The technical evolution of Silva in recent years makes Costa comfortable in pitching that she could give Shevchenko a tough fight.

“Natalia didn’t need to use her jiu-jitsu yet,” Costa noted, “but she is a tough and very technical brown belt with good techniques both from bottom and top. Her arm lock is nasty.”

Silva will have plenty of footage to break down Shevchenko. Their team can study the trilogy between Grasso and Shevchenko not only as recent examples of fight style, but as main focus given that they competed for over 70 minutes in the Octagon.

“These three fights gave a lot of content for us to analyze Valentina,” the coach stated. “But the key point of that fight will be the evolution of Natalia’s wrestling. Nobody is dedicated like this girl. She evolved a lot in all areas in [the] last [few] years and she still evolving. Of course, we respect Valentina a lot, [who] is a legend of the sport and all three tops of the division, but I don’t see any girl today to beat Natalia in that division. I truly believe that she will be with that flyweight belt by 2026.”

Coach ‘Borracha’ Helped Raise Silva Like His Daughter

Silva recalled how he met Natalia for the first time, telling Sherdog that, “She came from a very small city [called] Pingo-d’Agua to fight in Gladiators, an event I used to promote here in my city [of] Contagem. She won via submission and I got really impressed by her. She didn’t know that there was a Fight Finder called Sherdog, so her first four fights were all losses and were not officially registered [Editor’s note: they are all added now]. After that win in my city, I saw a lot of potential in her and invited her to train with me. Once she [ran out of money], she started to live in my academy.”

Living in the physiotherapy room of his academy and training three times a day, Silva was quick to study new fields like defensive wrestling, boxing and jiu-jitsu. Costa suggests that she took to it like a fish to water. Building up her skills, the Brazilian secured the Jungle Fight belt in 2019 and defended it later that year. With a six-fight win streak under her belt—all by submission—Paulo Costa introduced her to UFC matchmaker Mick Maynard. She was immediately hired.

Right after signing with the UFC, Silva had to face her first major obstacle when the COVID-19 pandemic locked down all academies in Brazil.

“[As] the owner of the gym, we kept doing secret training at closed doors,” Costa admitted. “And it was funny that when a police car passed in front of the street, we had to turn off all lights and hide.”

Feeling sorry that Silva moved away from her family and loved ones to live by herself in the Team Borracha academy, Costa and his wife decided to take action.

“My wife agreed, and since 2021, Natalia started to be our fourth daughter. Actually, she still lives with us today. Another great point of that is that I started to control her food and discipline,” the coach remarked.

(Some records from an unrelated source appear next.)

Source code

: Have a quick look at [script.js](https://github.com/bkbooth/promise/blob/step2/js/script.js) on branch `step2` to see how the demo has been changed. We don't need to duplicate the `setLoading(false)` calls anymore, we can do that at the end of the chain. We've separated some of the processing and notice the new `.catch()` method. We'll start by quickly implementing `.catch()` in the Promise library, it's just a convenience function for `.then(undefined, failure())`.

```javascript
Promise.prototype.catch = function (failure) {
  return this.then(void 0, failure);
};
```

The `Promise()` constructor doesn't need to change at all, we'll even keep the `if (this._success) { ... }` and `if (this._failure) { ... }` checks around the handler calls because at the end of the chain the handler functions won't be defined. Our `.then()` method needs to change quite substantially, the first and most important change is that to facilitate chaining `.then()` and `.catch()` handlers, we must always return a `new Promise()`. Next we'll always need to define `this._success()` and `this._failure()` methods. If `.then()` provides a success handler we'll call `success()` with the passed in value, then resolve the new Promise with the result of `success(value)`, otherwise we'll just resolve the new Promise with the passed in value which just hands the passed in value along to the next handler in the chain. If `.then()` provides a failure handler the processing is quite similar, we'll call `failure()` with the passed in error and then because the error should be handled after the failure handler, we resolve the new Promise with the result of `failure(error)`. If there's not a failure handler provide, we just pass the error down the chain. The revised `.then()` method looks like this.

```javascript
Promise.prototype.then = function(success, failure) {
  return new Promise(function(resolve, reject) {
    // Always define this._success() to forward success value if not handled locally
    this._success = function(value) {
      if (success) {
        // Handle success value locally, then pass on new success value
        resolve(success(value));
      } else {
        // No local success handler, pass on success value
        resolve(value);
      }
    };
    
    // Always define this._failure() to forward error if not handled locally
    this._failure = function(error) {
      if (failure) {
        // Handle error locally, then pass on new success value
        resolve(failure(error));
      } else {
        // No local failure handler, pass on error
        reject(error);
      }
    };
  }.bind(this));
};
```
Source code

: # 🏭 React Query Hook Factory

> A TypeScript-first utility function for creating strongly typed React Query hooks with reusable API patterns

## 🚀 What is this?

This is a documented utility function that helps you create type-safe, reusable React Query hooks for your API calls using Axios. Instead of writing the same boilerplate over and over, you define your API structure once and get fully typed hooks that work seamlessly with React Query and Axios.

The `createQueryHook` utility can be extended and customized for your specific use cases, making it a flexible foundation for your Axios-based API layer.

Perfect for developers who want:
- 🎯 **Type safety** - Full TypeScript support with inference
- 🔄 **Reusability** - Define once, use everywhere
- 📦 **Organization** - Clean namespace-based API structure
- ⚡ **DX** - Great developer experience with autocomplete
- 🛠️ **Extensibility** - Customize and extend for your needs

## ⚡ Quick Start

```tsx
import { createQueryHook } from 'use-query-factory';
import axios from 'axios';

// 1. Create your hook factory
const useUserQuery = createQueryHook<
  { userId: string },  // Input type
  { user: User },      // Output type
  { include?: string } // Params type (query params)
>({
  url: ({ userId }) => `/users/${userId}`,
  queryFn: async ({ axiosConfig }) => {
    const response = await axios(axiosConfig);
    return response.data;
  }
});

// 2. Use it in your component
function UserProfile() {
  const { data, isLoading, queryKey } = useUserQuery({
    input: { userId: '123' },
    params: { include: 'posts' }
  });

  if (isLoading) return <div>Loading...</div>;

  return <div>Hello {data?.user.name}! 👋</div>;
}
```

While she was signed in 2020, her first fight in the Octagon did not come for nearly two and a half years. The woman, now 28, sustained multiple major injuries that kept pushing her debut.

“She just trains with men,” Costa noted. “First, she got a forearm fracture that [forced] her to postpone her UFC debut [by] four months. When the arm was calcified, she got a broken nose that needed surgery. But three months after that, she was finally able to debut, defeating Jasmine Jasudavicius in June 2022.”